According to the
website FiveThirtyEight, which purports to be the “expert” on predicting
elections, there was a 99 percent chance that Hillary Clinton would win the
Michigan primary. A poll taken by an “independent” observer, Monmouth
University, claimed on Monday that Clinton had a 55-42 lead over Bernie
Sanders. Michigan State University subsequently put out a poll that suggested a
much tighter race by five percentage points, but Clinton supporters like Susan
J. Demas, who edits and publishes something called Inside Michigan Politics, poo-pooed
it, calling it “unreliable” and using “flawed methodology.” “Clinton will win,”
she said.
I’ve said time and time again
that the pro-Clinton media is out-of-touch with reality. It underestimates the
antipathy many Democratic voters have for Clinton, instead are blinded by the
all-consuming “power” of the Clintons, literally mesmerized by them. It
underestimates that real desire of many Democrats to have an alternative to a
candidate with such a history of unethical behavior; like Barack Obama, Sanders
doesn’t have a fraction of the “baggage” Clinton has. Obama inspired “hope,”
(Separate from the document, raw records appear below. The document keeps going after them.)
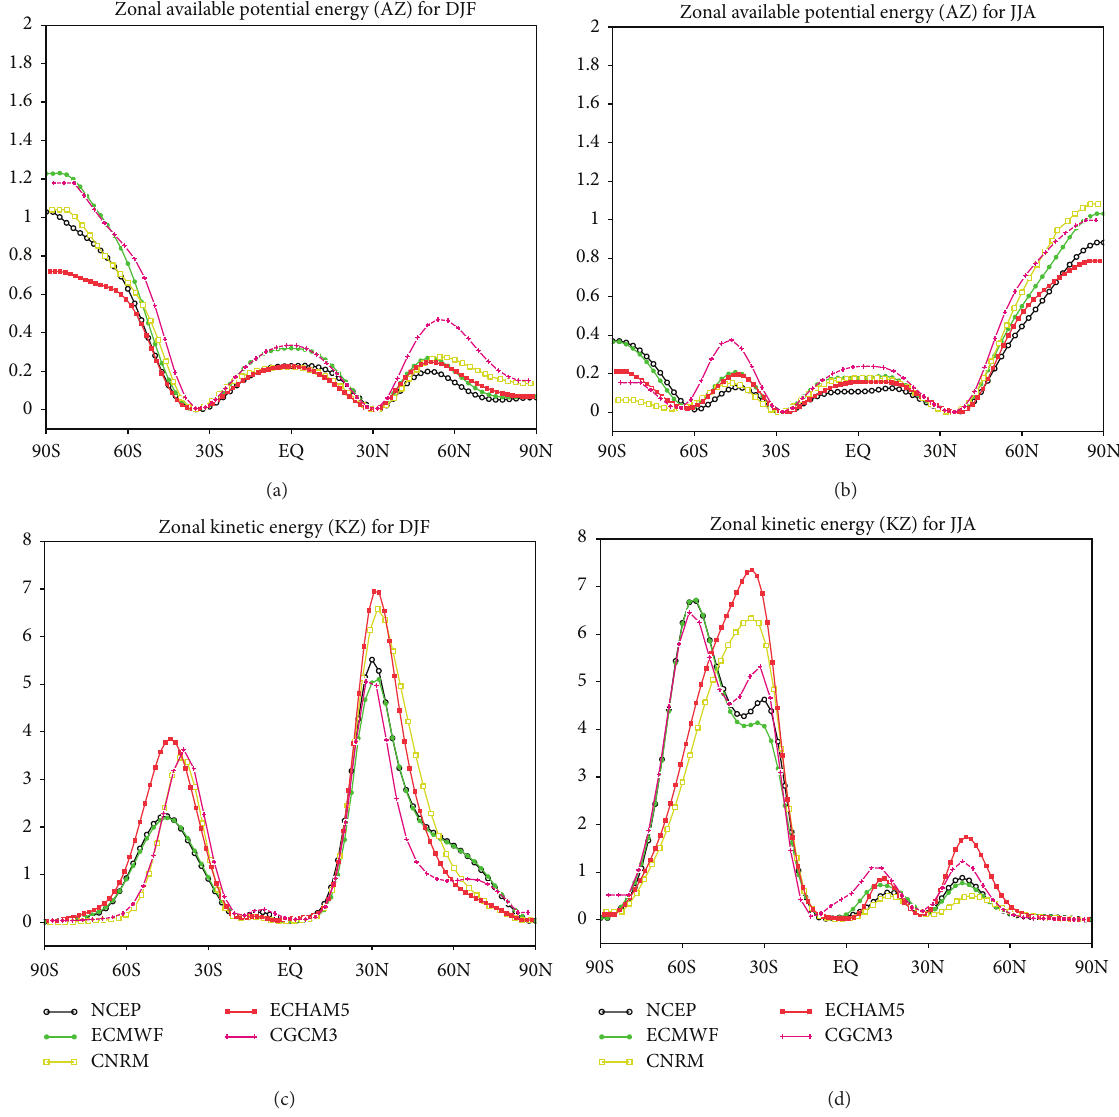
Figure 3: Latitudinal distribution of volume integrated zonal available potential energy for DJF (a) and JJA (b) and zonal kinetic energy for DJF (c) and JJA (d) for the period from 1979 to 1999. Units are 10 5 Jm −2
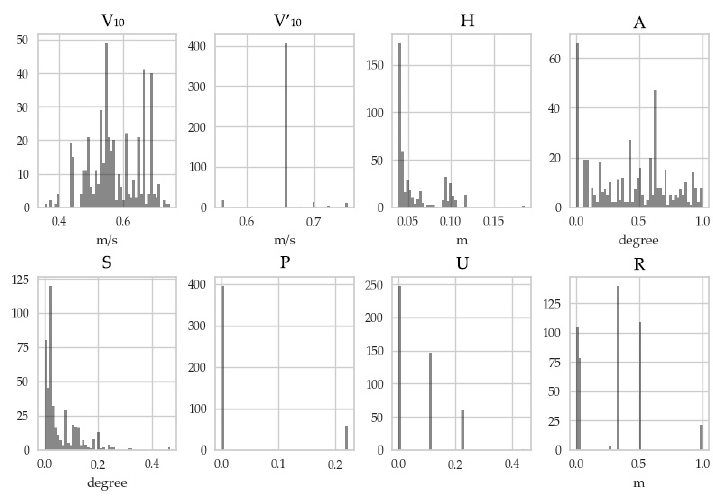
Figure 3. Distribution of the model side data.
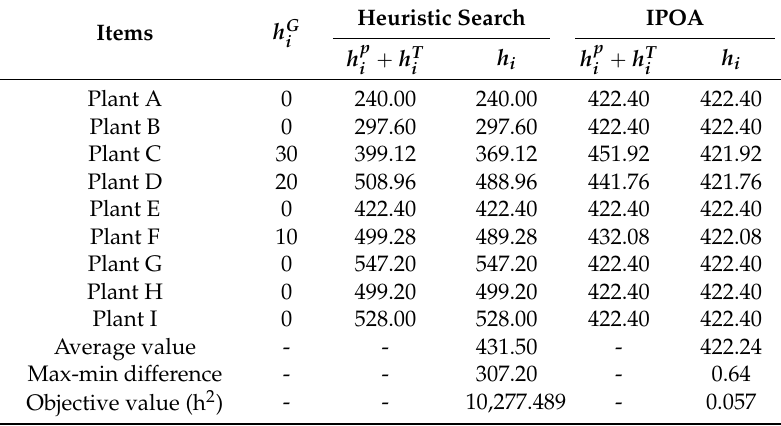
Table 4. Comparison of capacity utilization hours of each plant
Sanders inspires “real change,” and Clinton merely inspires her egotistical self.
Sanders “shocked” the world by
overcoming the widest deficit in primary history, with other polls suggesting a
21-point Clinton victory, to win Michigan. Even in Wayne County where Detroit
is located, Sanders held steady all night at 40 percent of vote. His larger
than expected vote tally among blacks suggest that outside the South some black
voters are more receptive to his message.
The Deep South states that
provided Clinton with her early lead in primary delegates have had their say, and a
disproportionate one at that, since those states likely will remain Republican strongholds in November. Now it is for the real race to begin, and it has
begun with this victory in Michigan. Sanders doesn’t have to win 3/5 of the remaining
primary delegates as the media keeps telling us, which is “impossible” to
overcome. What Sanders needs to do is win a majority of the primary delegates,
and then his supporters must put pressure on super delegates who are trying to
defraud voters of their right to select the candidate of their choice.